#### WHAT TO WORK ON
1 – Answer these from the passage on Singapore's business ties with Africa, marking each answer (a), (b) or (c):
(a) Which African airlines currently fly to Singapore?
(b) With which country was the avoidance of double taxation agreement signed?
(c) Which government agency organized Tuesday's forum?
2 – In one to three sentences, explain why the minister in the passage on Singapore's business ties with Africa says aviation agreements would be practical.
3 – Transcribe the passage on Singapore's business ties with Africa from "The minister called" up to and including "an African country.".

#### EXCERPT TO READ
The minister called on African businesses to make Singapore a base and a partner “in South-east Asia and beyond”, adding that aviation agreements to boost physical connectivity would also be practical for enabling business links. Ethiopian Airlines and Air Mauritius are currently the only two African airlines flying to Singapore and "we hope and encourage to see more African carriers do the same in future," he said.
With the third Singapore-Sub-Saharan Africa High-Level Ministerial Exchange Visit under way this week, under the auspices of the Ministry of Foreign Affairs, Mr Chan also said that it was “essential for our governments to continue forging partnerships and create conducive environments to support business-to-business interactions.”
At Tuesday's forum, an avoidance of double taxation agreement was inked between Singapore and Gabon - the 13th such deal with an African country.
Five other pacts were also signed at the event, which was held at the Grand Copthorne Waterfront Hotel and organised by government agency Enterprise Singapore.

#### DATASET EXCERPTS

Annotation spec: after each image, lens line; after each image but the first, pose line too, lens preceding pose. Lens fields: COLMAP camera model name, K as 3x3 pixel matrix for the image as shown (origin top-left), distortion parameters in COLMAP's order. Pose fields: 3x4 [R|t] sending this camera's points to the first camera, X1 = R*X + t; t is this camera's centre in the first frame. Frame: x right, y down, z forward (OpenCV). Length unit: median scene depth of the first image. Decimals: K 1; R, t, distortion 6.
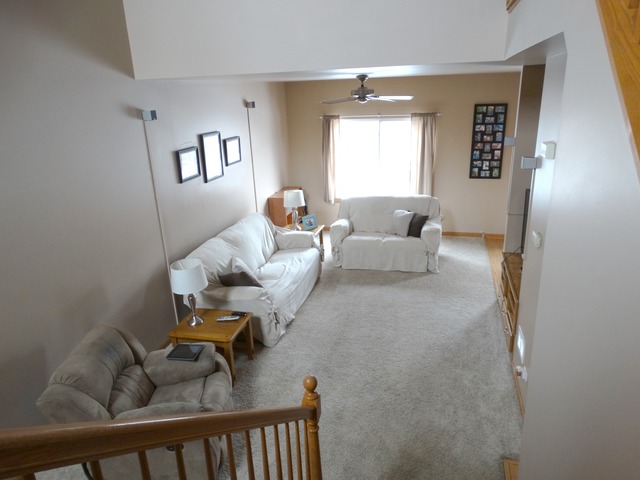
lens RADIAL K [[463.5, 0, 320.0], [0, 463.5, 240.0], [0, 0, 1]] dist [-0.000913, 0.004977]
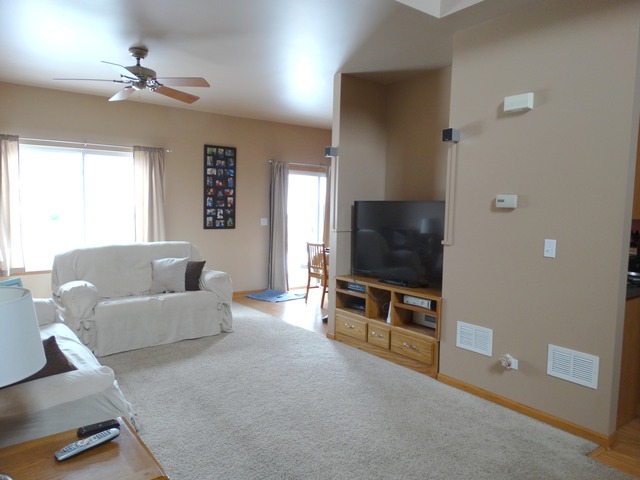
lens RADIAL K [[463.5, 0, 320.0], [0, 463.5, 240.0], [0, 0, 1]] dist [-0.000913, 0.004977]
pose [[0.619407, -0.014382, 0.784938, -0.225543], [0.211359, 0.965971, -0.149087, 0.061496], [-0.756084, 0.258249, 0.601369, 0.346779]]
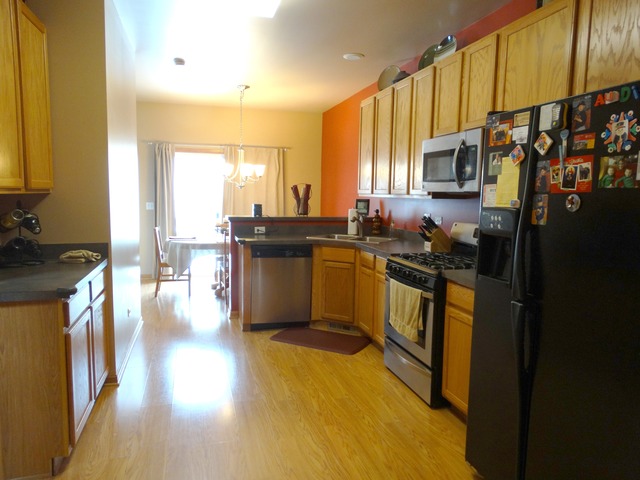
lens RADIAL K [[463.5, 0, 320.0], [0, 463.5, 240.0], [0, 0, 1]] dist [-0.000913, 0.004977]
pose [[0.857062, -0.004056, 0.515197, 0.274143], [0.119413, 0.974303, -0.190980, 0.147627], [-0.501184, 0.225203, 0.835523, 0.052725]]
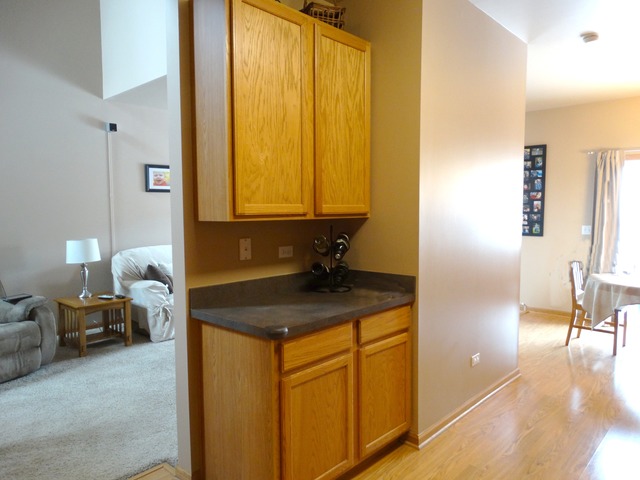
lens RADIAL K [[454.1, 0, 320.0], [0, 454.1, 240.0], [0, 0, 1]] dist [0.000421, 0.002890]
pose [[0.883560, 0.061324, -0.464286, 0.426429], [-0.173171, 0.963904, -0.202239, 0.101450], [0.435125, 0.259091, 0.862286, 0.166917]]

#### OUTPUTS BY TASK
1 –
(a) Ethiopian Airlines and Air Mauritius
(b) Gabon
(c) Enterprise Singapore

2 – He says aviation agreements would boost physical connectivity. That makes them practical for enabling business links.

3 –
The minister called on African businesses to make Singapore a base and a partner “in South-east Asia and beyond”, adding that aviation agreements to boost physical connectivity would also be practical for enabling business links. Ethiopian Airlines and Air Mauritius are currently the only two African airlines flying to Singapore and "we hope and encourage to see more African carriers do the same in future," he said.
With the third Singapore-Sub-Saharan Africa High-Level Ministerial Exchange Visit under way this week, under the auspices of the Ministry of Foreign Affairs, Mr Chan also said that it was “essential for our governments to continue forging partnerships and create conducive environments to support business-to-business interactions.”
At Tuesday's forum, an avoidance of double taxation agreement was inked between Singapore and Gabon - the 13th such deal with an African country.